Problem details: From the data below, retype exactly the lines starting with the one that contains "past. You’ll get" and ending with the one that contains "Boot app using Split by Harness. We’ve also", both included.

Stored data entries:
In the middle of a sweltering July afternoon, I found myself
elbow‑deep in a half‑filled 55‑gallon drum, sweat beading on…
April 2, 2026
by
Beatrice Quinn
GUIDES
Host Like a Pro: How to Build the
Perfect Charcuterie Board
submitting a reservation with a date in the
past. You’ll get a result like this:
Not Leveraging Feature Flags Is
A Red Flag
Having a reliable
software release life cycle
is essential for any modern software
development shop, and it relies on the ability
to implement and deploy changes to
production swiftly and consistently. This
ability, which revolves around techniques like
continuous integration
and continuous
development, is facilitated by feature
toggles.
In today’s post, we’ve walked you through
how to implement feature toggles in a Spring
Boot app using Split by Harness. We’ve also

---

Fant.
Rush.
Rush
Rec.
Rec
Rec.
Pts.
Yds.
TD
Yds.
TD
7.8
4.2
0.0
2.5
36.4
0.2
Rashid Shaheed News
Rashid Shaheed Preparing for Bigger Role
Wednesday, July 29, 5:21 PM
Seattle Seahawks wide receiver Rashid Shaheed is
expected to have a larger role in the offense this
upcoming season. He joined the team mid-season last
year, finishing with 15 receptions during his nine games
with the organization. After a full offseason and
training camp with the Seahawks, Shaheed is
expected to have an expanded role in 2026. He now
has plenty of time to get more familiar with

Expected answer:
past. You’ll get a result like this:
Not Leveraging Feature Flags Is
A Red Flag
Having a reliable
software release life cycle
is essential for any modern software
development shop, and it relies on the ability
to implement and deploy changes to
production swiftly and consistently. This
ability, which revolves around techniques like
continuous integration
and continuous
development, is facilitated by feature
toggles.
In today’s post, we’ve walked you through
how to implement feature toggles in a Spring
Boot app using Split by Harness. We’ve also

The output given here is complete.